[Challenges]:
- a) For each statement, say yes or no according to the article on Mizu Desierto's American ME, quoting the words that decide it: (i) American ME opens at the Headwaters Theatre; (ii) butoh was conceived before World War II; (iii) Desierto's Japanese name came to her in a dream.
- b) Rewrite the passage of the article on Mizu Desierto's American ME starting with "This is the" and going on through "and Emily Stone.", using "visiting artists" in place of "guest artists".

[Text shown]:
********

Man. Just when you think you know your local butoh master, she posts a picture that announces her latest source of artistic inspiration: America’s pop culture. Think strip malls, beauty pageants, music videos and wall bangs. Beers, babes, and bravado. But most importantly, think America’s unique brand of INDIVIDUALISM, with all of its incumbent advantages and drawbacks.
This is the theme of Mizu Desierto’s American ME, which opens on Friday, Dec. 6, at the Headwaters Theatre. There’ll be five performances through Dec. 14, featuring on different nights such guest artists as Linda Austin, Kajanne Pepper, Meshi Chavez, and Emily Stone.
No move is too surprising from Desierto, who doesn’t just survive outside her element—she thrives. Starting out as a typical white midwesterner, she gradually discovered the Japanese dance form butoh and eventually devoted her life to its study. She even took a Japanese name that came to her in a dream (it means “water in the desert”). For a while, butoh’s conventions consumed her work. Dancers wore ghostly white body paint, made angular gestures and rolled-back eyes, and froze in prolonged poses of stillness wrought by deeply interior meditation.
[Note: Butoh tradition doesn’t go back as far as many in Japan; the form was conceived post-WWII. It borrows some aesthetic (whiteface, some gesture) from Kabuki and other older forms, but rejects their traditional yen for composure in favor of life-and-death viscerality and near-naked vulnerability.]
In recent years, Desierto decided to make a form of butoh more her own, a brand more “Portland organic,” if you will. She acquired Prior Day Farm and began improvising and choreographing themes of domesticity and permaculture. She even derived great inspiration from her chicken coop, regularly observing and mimicking the birds. (Around this time, I profiled Desierto in Portland Monthly; it’s a decent read). Butoh, which encourages dancers to make peace with their life cycle from birth to peak to decrepitude to death, was an appropriate fit for a farm. And perhaps that’s why Desierto, who prefers more of a stretch, moved on to reconcile a starker contrast. I asked Desierto what she thought she was up to (young lady) with this wild new work that marries Japanese self-sacrifice to American self-celebration. And more specifically…
Q: What in the world are you doing in this photo? I’m going to make a wild guess that you’re devising interpretive dance moves based on all-American southern rockers, heshers, and party animals; am I right?
A: Well, in the particular photo you are asking about, from the American ME Party Boy Series, we are pretty much just rockin’ out, drinkin’ Coors and smokin’ Camels. You know, celebratin’ our freedom and stuff like that. However, we did make some interestin’ interpretive-stylin’ moves at a few fine specimens of female walkin’ by that afternoon. … Is that pretty much what you mean?
Q: The last time we had a big long chat about one of your projects, you were taking inspiration from observing chickens. Where are you getting your latest source material?

********

[Dataset excerpts]:
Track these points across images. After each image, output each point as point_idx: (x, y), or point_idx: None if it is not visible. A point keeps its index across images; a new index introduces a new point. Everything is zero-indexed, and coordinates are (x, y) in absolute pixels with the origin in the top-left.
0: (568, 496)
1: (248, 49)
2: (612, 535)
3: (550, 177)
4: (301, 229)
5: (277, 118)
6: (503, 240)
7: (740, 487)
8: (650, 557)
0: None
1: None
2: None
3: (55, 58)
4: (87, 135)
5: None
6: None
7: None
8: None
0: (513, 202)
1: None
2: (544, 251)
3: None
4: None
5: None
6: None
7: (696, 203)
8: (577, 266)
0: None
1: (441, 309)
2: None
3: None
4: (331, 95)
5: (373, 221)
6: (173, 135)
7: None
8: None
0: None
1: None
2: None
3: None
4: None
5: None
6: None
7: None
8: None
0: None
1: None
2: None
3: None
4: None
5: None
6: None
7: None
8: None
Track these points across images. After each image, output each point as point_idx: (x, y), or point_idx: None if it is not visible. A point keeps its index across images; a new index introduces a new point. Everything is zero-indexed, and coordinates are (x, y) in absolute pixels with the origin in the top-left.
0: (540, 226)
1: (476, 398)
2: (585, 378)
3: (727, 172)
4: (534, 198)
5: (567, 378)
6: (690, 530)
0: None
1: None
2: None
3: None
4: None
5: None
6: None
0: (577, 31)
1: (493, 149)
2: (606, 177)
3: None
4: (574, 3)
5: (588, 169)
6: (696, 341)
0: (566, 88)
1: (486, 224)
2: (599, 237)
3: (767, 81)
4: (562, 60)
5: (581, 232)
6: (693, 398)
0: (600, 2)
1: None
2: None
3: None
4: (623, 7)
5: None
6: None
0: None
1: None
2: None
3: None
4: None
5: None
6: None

********

[Outputs]:
- a)
(i) Yes: "which opens on Friday, Dec. 6, at the Headwaters Theatre"
(ii) No: "the form was conceived post-WWII"
(iii) Yes: "She even took a Japanese name that came to her in a dream"

- b)
This is the theme of Mizu Desierto’s American ME, which opens on Friday, Dec. 6, at the Headwaters Theatre. There’ll be five performances through Dec. 14, featuring on different nights such visiting artists as Linda Austin, Kajanne Pepper, Meshi Chavez, and Emily Stone.